Data listing

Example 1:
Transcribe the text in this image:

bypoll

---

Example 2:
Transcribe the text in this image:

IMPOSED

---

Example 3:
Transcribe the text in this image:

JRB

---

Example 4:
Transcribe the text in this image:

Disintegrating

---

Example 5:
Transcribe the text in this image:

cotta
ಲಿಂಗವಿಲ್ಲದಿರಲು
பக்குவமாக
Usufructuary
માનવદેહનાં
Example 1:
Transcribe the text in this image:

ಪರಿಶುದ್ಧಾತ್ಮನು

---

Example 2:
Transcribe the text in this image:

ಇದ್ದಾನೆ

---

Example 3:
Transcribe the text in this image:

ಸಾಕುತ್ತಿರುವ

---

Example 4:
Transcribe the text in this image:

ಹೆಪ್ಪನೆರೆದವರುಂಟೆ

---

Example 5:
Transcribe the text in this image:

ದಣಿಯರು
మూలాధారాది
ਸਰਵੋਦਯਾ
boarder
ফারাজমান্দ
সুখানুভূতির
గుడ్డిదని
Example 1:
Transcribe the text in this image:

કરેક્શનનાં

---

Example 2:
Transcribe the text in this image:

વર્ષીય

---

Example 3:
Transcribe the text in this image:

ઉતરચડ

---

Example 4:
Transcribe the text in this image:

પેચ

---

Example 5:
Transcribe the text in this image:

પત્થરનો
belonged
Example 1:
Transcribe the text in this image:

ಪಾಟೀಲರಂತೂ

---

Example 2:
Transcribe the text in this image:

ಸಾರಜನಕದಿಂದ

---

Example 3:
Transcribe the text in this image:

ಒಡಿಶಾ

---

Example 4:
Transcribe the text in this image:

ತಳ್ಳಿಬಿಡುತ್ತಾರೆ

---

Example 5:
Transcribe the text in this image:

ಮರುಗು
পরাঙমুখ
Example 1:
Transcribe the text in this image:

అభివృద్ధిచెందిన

What to do
Would you give the listing again, word for word?

Task result
Example 1:
Transcribe the text in this image:

bypoll

---

Example 2:
Transcribe the text in this image:

IMPOSED

---

Example 3:
Transcribe the text in this image:

JRB

---

Example 4:
Transcribe the text in this image:

Disintegrating

---

Example 5:
Transcribe the text in this image:

cotta
ಲಿಂಗವಿಲ್ಲದಿರಲು
பக்குவமாக
Usufructuary
માનવદેહનાં
Example 1:
Transcribe the text in this image:

ಪರಿಶುದ್ಧಾತ್ಮನು

---

Example 2:
Transcribe the text in this image:

ಇದ್ದಾನೆ

---

Example 3:
Transcribe the text in this image:

ಸಾಕುತ್ತಿರುವ

---

Example 4:
Transcribe the text in this image:

ಹೆಪ್ಪನೆರೆದವರುಂಟೆ

---

Example 5:
Transcribe the text in this image:

ದಣಿಯರು
మూలాధారాది
ਸਰਵੋਦਯਾ
boarder
ফারাজমান্দ
সুখানুভূতির
గుడ్డిదని
Example 1:
Transcribe the text in this image:

કરેક્શનનાં

---

Example 2:
Transcribe the text in this image:

વર્ષીય

---

Example 3:
Transcribe the text in this image:

ઉતરચડ

---

Example 4:
Transcribe the text in this image:

પેચ

---

Example 5:
Transcribe the text in this image:

પત્થરનો
belonged
Example 1:
Transcribe the text in this image:

ಪಾಟೀಲರಂತೂ

---

Example 2:
Transcribe the text in this image:

ಸಾರಜನಕದಿಂದ

---

Example 3:
Transcribe the text in this image:

ಒಡಿಶಾ

---

Example 4:
Transcribe the text in this image:

ತಳ್ಳಿಬಿಡುತ್ತಾರೆ

---

Example 5:
Transcribe the text in this image:

ಮರುಗು
পরাঙমুখ
Example 1:
Transcribe the text in this image:

అభివృద్ధిచెందిన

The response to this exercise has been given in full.